*Work instruction:* Give these records back with every "EUR" replaced by "USD", leaving everything else as it is.

START Data for the task

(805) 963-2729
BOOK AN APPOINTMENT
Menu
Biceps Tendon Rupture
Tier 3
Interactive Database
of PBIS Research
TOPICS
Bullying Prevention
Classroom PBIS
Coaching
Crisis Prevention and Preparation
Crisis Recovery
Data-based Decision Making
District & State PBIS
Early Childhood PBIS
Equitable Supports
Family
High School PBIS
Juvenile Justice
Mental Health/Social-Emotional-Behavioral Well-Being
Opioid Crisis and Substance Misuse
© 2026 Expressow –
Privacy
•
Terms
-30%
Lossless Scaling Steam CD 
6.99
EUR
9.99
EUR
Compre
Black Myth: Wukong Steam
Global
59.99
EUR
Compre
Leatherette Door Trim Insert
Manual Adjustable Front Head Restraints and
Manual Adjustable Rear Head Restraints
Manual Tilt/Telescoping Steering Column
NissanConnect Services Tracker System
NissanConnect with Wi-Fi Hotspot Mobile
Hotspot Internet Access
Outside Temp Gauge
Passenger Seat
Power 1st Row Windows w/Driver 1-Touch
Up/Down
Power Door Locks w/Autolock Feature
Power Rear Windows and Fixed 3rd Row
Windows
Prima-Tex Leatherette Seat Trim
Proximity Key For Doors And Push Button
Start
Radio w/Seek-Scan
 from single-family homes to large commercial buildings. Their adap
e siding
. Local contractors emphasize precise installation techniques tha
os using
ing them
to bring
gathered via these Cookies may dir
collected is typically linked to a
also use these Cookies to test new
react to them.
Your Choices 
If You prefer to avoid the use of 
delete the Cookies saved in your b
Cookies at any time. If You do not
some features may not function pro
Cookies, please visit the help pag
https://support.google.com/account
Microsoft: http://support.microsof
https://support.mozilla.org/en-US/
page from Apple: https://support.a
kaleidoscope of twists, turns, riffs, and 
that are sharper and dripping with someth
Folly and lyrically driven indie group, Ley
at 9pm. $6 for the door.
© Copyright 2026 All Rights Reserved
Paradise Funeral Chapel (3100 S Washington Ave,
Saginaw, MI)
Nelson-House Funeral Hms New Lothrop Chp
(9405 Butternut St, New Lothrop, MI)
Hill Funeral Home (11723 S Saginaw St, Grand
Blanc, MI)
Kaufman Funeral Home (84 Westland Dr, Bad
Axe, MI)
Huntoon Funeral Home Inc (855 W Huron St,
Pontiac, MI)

END Data for the task

*Answer space:*
(805) 963-2729
BOOK AN APPOINTMENT
Menu
Biceps Tendon Rupture
Tier 3
Interactive Database
of PBIS Research
TOPICS
Bullying Prevention
Classroom PBIS
Coaching
Crisis Prevention and Preparation
Crisis Recovery
Data-based Decision Making
District & State PBIS
Early Childhood PBIS
Equitable Supports
Family
High School PBIS
Juvenile Justice
Mental Health/Social-Emotional-Behavioral Well-Being
Opioid Crisis and Substance Misuse
© 2026 Expressow –
Privacy
•
Terms
-30%
Lossless Scaling Steam CD 
6.99
USD
9.99
USD
Compre
Black Myth: Wukong Steam
Global
59.99
USD
Compre
Leatherette Door Trim Insert
Manual Adjustable Front Head Restraints and
Manual Adjustable Rear Head Restraints
Manual Tilt/Telescoping Steering Column
NissanConnect Services Tracker System
NissanConnect with Wi-Fi Hotspot Mobile
Hotspot Internet Access
Outside Temp Gauge
Passenger Seat
Power 1st Row Windows w/Driver 1-Touch
Up/Down
Power Door Locks w/Autolock Feature
Power Rear Windows and Fixed 3rd Row
Windows
Prima-Tex Leatherette Seat Trim
Proximity Key For Doors And Push Button
Start
Radio w/Seek-Scan
 from single-family homes to large commercial buildings. Their adap
e siding
. Local contractors emphasize precise installation techniques tha
os using
ing them
to bring
gathered via these Cookies may dir
collected is typically linked to a
also use these Cookies to test new
react to them.
Your Choices 
If You prefer to avoid the use of 
delete the Cookies saved in your b
Cookies at any time. If You do not
some features may not function pro
Cookies, please visit the help pag
https://support.google.com/account
Microsoft: http://support.microsof
https://support.mozilla.org/en-US/
page from Apple: https://support.a
kaleidoscope of twists, turns, riffs, and 
that are sharper and dripping with someth
Folly and lyrically driven indie group, Ley
at 9pm. $6 for the door.
© Copyright 2026 All Rights Reserved
Paradise Funeral Chapel (3100 S Washington Ave,
Saginaw, MI)
Nelson-House Funeral Hms New Lothrop Chp
(9405 Butternut St, New Lothrop, MI)
Hill Funeral Home (11723 S Saginaw St, Grand
Blanc, MI)
Kaufman Funeral Home (84 Westland Dr, Bad
Axe, MI)
Huntoon Funeral Home Inc (855 W Huron St,
Pontiac, MI)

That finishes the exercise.